Corby man lost three quarters of his blood after being crushed by dumper truck

Jamie Burnett in hospital
Jamie Burnett in hospital

A Corby construction worker lost three quarters of his blood after being run over by a dumper truck in an horrific accident near Kettering.

Now Jamie Burnett says he hopes to be home in time for Christmas – four months after the incident on the A14.

And the 26-year-old, who was fighting for his life after his lower body was crushed on August 17, is also urging people to support the Air Ambulance Service, the charity which helped save his life, by entering its Christmas charity auction.

Jamie had just finished a job when he settled down in a safe area to text his girlfriend that he would be home late.

He said: “Little did I know that three months on I still wouldn’t have made it home.”

Hearing a strange sound, he glanced up from his phone and saw a dumper truck directly in front of him. He had no time to move. The massive wheel of the truck pinned his left leg to the ground, while his right one was twisted, breaking in three places.

He suffered serious, life-threatening injuries, including a multiple fracture of his pelvis – a piece of which punctured his bladder – as well as a ruptured colon the loss of skin from his groin to his buttocks.

The injuries caused massive blood loss.

Two of his colleagues leapt into action to call 999 and make tourniquets of their shirts.
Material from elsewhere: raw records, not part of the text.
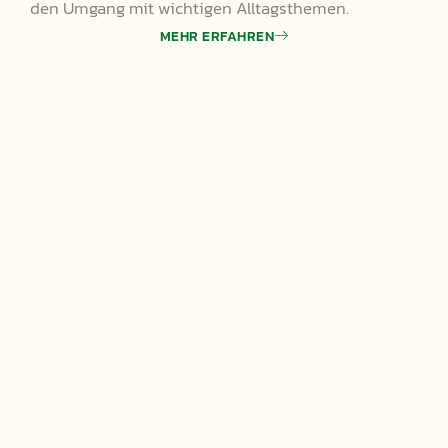
den Umgang mit wichtigen Alltagsthemen.
MEHR ERFAHREN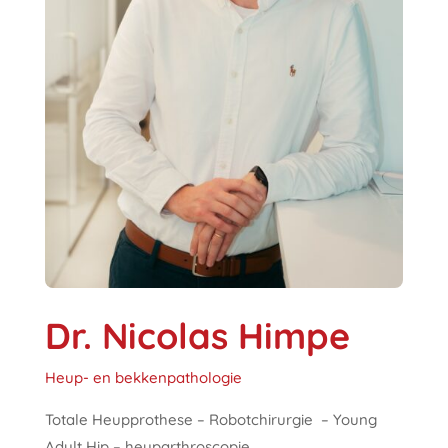
Dr. Nicolas Himpe
Heup- en bekkenpathologie
Totale Heupprothese – Robotchirurgie – Young
Adult Hip – heuparthroscopie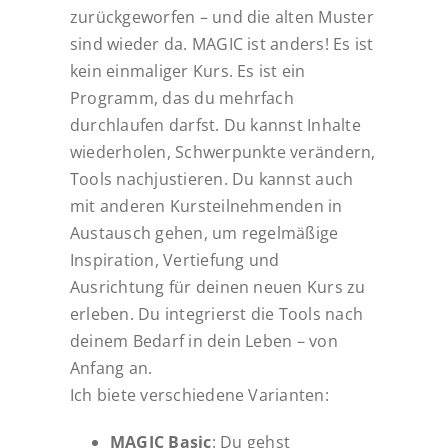
zurückgeworfen – und die alten Muster
sind wieder da. MAGIC ist anders! Es ist
kein einmaliger Kurs. Es ist ein
Programm, das du mehrfach
durchlaufen darfst. Du kannst Inhalte
wiederholen, Schwerpunkte verändern,
Tools nachjustieren. Du kannst auch
mit anderen Kursteilnehmenden in
Austausch gehen, um regelmäßige
Inspiration, Vertiefung und
Ausrichtung für deinen neuen Kurs zu
erleben. Du integrierst die Tools nach
deinem Bedarf in dein Leben – von
Anfang an.
Ich biete verschiedene Varianten:
MAGIC Basic
: Du gehst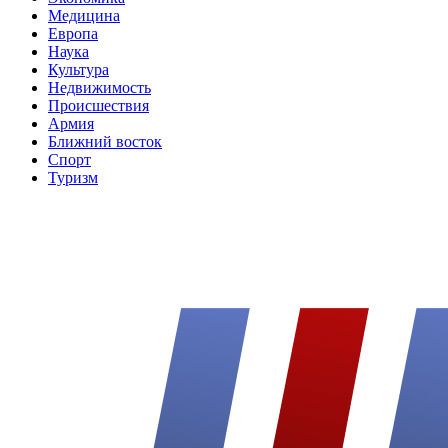
Медицина
Европа
Наука
Культура
Недвижимость
Происшествия
Армия
Ближний восток
Спорт
Туризм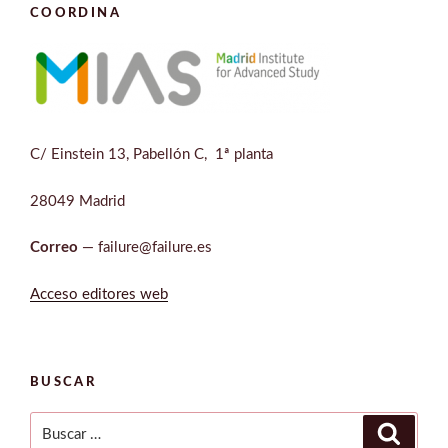
COORDINA
C/ Einstein 13, Pabellón C, 1ª planta
28049 Madrid
Correo
— failure@failure.es
Acceso editores web
BUSCAR
Buscar
Buscar
por: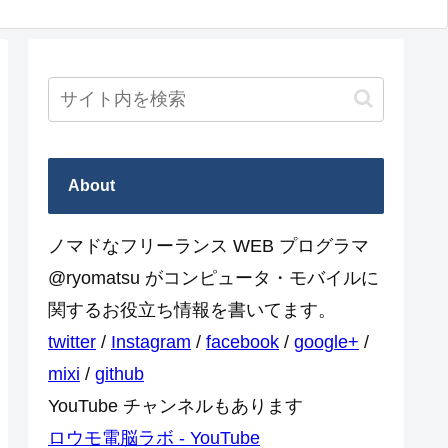
About
ノマドなフリーランス WEB プログラマ
@ryomatsu がコンピュータ・モバイルに
関するお役立ち情報を書いてます。
twitter
/
Instagram
/
facebook
/
google+
/
mixi
/
github
YouTube チャンネルもあります
ロウモ電脳ラボ - YouTube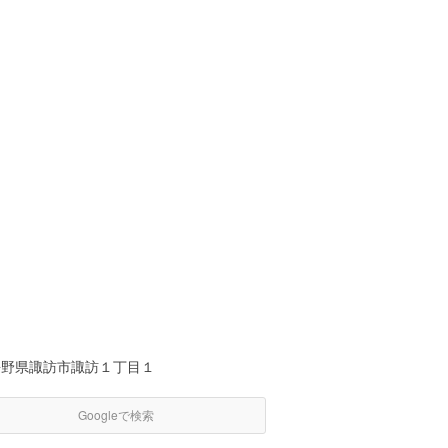
長野県諏訪市諏訪１丁目１
Googleで検索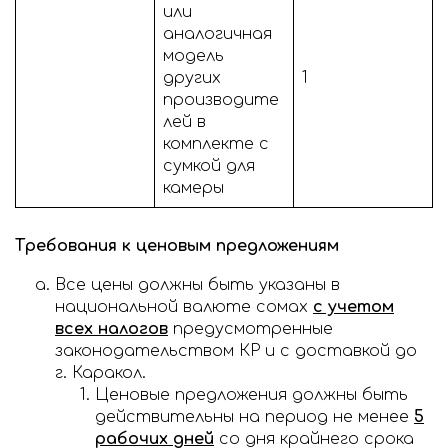
или
аналогичная
модель
других
1
производите
лей в
комплекте с
сумкой для
камеры
Требования к ценовым предложениям
Все цены должны быть указаны в
национальной валюте сомах
с учетом
всех налогов
предусмотренные
законодательством КР и с доставкой до
г. Каракол.
Ценовые предложения должны быть
действительны на период не менее
5
рабочих дней
со дня крайнего срока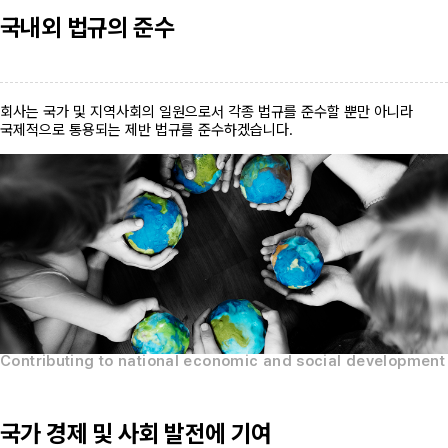
국내외 법규의 준수
회사는 국가 및 지역사회의 일원으로서 각종 법규를 준수할 뿐만 아니라
국제적으로 통용되는 제반 법규를 준수하겠습니다.
Contributing to national economic and social development
국가 경제 및 사회 발전에 기여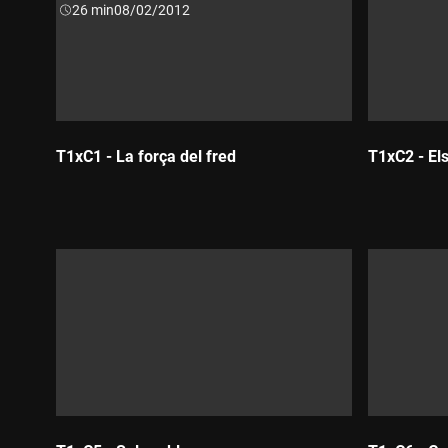
Durada:
26 min
08/02/2012
T1xC1 - La força del fred
T1xC2 - Els
Durada:
Durada: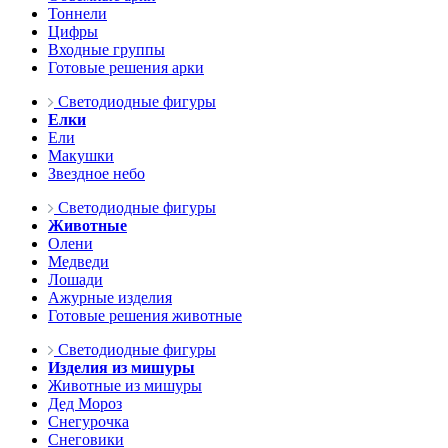
Тоннели
Цифры
Входные группы
Готовые решения арки
Светодиодные фигуры
Елки
Ели
Макушки
Звездное небо
Светодиодные фигуры
Животные
Олени
Медведи
Лошади
Ажурные изделия
Готовые решения животные
Светодиодные фигуры
Изделия из мишуры
Животные из мишуры
Дед Мороз
Снегурочка
Снеговики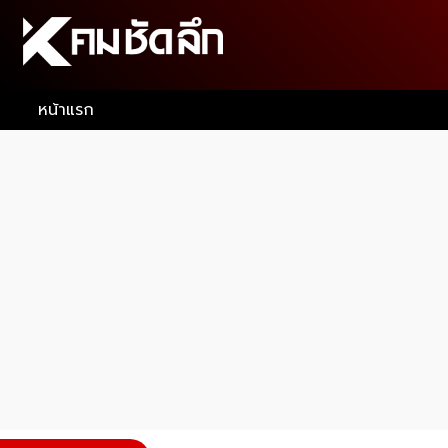
หน้าแรก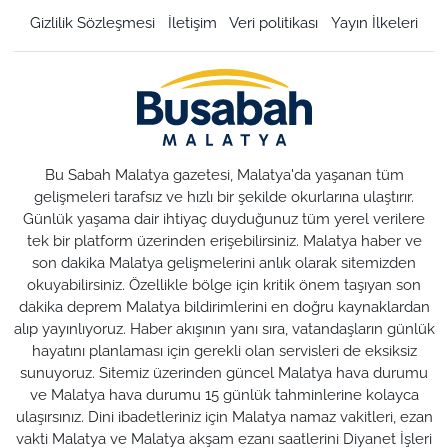
Gizlilik Sözleşmesi
İletişim
Veri politikası
Yayın İlkeleri
Bu Sabah Malatya gazetesi, Malatya'da yaşanan tüm
gelişmeleri tarafsız ve hızlı bir şekilde okurlarına ulaştırır.
Günlük yaşama dair ihtiyaç duyduğunuz tüm yerel verilere
tek bir platform üzerinden erişebilirsiniz. Malatya haber ve
son dakika Malatya gelişmelerini anlık olarak sitemizden
okuyabilirsiniz. Özellikle bölge için kritik önem taşıyan son
dakika deprem Malatya bildirimlerini en doğru kaynaklardan
alıp yayınlıyoruz. Haber akışının yanı sıra, vatandaşların günlük
hayatını planlaması için gerekli olan servisleri de eksiksiz
sunuyoruz. Sitemiz üzerinden güncel Malatya hava durumu
ve Malatya hava durumu 15 günlük tahminlerine kolayca
ulaşırsınız. Dini ibadetleriniz için Malatya namaz vakitleri, ezan
vakti Malatya ve Malatya akşam ezanı saatlerini Diyanet İşleri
Nine minutes later, East Midlands Ambulance Service (EMAS) arrived and performed an initial assessment, began treatment, and called The Air Ambulance Service for support.

Warwickshire and Northamptonshire Air Ambulance (WNAA) arrived on the scene to work with the EMAS team to help save Jamie’s life.

Initially taken to Kettering General Hospital to receive a blood transfusion, he was then flown to the major trauma centre at University Hospitals Coventry and Warwickshire – just an hour after 999 was first dialled.

After lengthy initial surgery, he was placed into a week-long induced coma. Over the next few months, he needed several more surgeries to help correct the damage.

For the last month he has been well enough to be moved to Royal Leamington Spa Rehabilitation Hospital to begin the process of learning to walk again.

Jamie added: “Doctors said it was the worst case of hip trauma they had ever seen – it looked like I had been blown up.

“I am having on going treatment but my goal is to be home in time for Christmas. When I can, I am going to have a homecoming party and invite the crew of The Air Ambulance. I am going to present them with a cheque and I have one thing to say to them: thank you for saving my life.”

To help Jamie say thank you, his employer bmJV gathered donations for a Christmas charity auction.

Prizes include a 32” HD TV, tickets to see Cats at the London Palladium, and two Valentine’s Day hospitality tickets for the England v Italy Six Nations rugby match at Twickenham.

The auction launches on the charity’s website today (Monday, December 1) and finish on December 10.

All proceeds will go to The Air Ambulance Service and help ensure they can keep flying and saving lives.

Andy Blackledge, on behalf of bmJV, a joint venture between Bam Nuttall and Morgan Sindall, said “The Air Ambulance Service operates entirely by voluntary donations, and it won’t be here when we need it if we didn’t support it.

“I am really pleased our project is able to help and hope the auction raises lots of money to keep this amazing service in the air.”

The charity hopes to raise £8,500 from the auction, which is enough to fund five missions, potentially saving five lives. Each mission costs about £1,700 to run. As it receives no Government funding, it is reliant on donations and events like these.

Jamie said: “Until you end up using it, you just don’t realise how much of a necessity it is.”